» **Record extracts**:
= = =

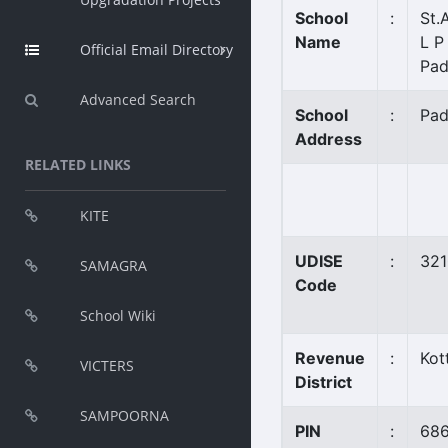
School
:
St.
Name
L P
Official Email Directory
Pad
Advanced Search
School
:
Pad
Address
RELATED LINKS
KITE
UDISE
:
32
SAMAGRA
Code
School Wiki
Revenue
:
Kot
VICTERS
District
SAMPOORNA
PIN
:
68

= = =

» **About this task**: Give back all of the material exactly, though without the images it contains.

» **Answer space**:
School
:
St.
Name
L P
Official Email Directory
Pad
Advanced Search
School
:
Pad
Address
RELATED LINKS
KITE
UDISE
:
32
SAMAGRA
Code
School Wiki
Revenue
:
Kot
VICTERS
District
SAMPOORNA
PIN
:
68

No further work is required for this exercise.